- Task requirements
For the data below, tally how many lines contain "down" and answer only with that tally.

- Extracted material
======

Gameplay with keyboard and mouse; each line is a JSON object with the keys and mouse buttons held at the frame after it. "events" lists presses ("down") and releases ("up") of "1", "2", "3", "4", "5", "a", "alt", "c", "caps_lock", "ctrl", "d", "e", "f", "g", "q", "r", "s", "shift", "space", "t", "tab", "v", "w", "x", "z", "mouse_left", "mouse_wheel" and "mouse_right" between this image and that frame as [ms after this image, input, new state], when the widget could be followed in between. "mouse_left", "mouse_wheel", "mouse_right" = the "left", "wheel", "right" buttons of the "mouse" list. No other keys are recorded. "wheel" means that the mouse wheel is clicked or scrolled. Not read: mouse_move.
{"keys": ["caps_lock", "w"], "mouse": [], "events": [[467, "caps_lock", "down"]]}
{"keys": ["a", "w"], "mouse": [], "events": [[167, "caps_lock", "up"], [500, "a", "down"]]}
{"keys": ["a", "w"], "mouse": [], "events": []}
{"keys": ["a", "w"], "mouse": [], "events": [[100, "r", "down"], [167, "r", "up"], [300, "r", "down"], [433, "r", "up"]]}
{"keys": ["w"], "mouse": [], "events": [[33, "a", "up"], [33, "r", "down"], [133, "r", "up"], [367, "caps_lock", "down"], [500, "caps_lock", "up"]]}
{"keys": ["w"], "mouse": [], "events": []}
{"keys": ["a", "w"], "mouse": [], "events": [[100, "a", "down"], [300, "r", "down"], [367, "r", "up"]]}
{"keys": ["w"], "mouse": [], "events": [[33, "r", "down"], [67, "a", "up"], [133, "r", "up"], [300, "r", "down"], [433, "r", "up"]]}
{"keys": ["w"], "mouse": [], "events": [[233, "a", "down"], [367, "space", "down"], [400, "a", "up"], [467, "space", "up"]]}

======

- Exercise solution
8